Carrying a Basket of Gold: A Historical Reflection on Buddhist Concepts and Ethics in Bhutan

This talk is co-sponsored with the Robert H.N. Ho Family Foundation Program in Buddhism and Contemporary Society, UBC Department of Asian Studies, and Khyentse Foundation.
Abstract
What lies behind the idea and policies of Gross National Happiness (GNH) in Bhutan and how have Buddhist concepts and ethics been implemented on an institutional level in past and present? In this talk, Dagmar Schwerk provides a historical perspective on the development and institutionalization of Buddhist concepts and ethics in Bhutan which first manifested themselves in a twofold system of governance under a charismatic Buddhist master in the seventeenth century. She also takes a closer look at the broader intellectual history of the twofold system of governance, just kingship, and knowledge systems of Buddhist ethics—along with the connected intertwining between religion and other societal areas in pre-modern Bhutan.
About the Speaker 
Dagmar Schwerk’s research covers Indo-Tibetan Buddhism and Tibetan and Bhutanese intellectual, political, and social history.  She holds a Ph.D. from the University of Hamburg, Germany.

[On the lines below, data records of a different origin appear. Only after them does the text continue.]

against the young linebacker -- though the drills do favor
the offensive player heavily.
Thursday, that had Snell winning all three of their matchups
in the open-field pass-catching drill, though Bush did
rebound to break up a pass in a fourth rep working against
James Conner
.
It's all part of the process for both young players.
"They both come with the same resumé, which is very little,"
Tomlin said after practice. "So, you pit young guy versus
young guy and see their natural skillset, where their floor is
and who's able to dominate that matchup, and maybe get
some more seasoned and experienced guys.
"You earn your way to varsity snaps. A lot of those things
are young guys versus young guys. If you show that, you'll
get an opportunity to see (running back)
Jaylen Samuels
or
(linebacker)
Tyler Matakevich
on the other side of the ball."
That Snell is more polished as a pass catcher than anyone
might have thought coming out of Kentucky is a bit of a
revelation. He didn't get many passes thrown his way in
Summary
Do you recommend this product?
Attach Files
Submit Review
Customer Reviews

Her Ph.D. thesis focused on the Mahāmudrā controversy in Tibetan Buddhism and is the current Khyentse Foundation Postdoctoral Fellow in Tibetan Buddhist Studies at UBC’s Department of Asian Studies.
In her current research activities, she is especially interested in Buddhist conceptions of state and governance as well as applied Buddhist ethics in secular contexts in Asia and the West. In her talk, she will present findings connected to a recently completed post-doctoral research project at the University of Leipzig, Germany. (“Bhutan in Transition. Metamorphosis and Institutionalisation of Buddhist Concepts”).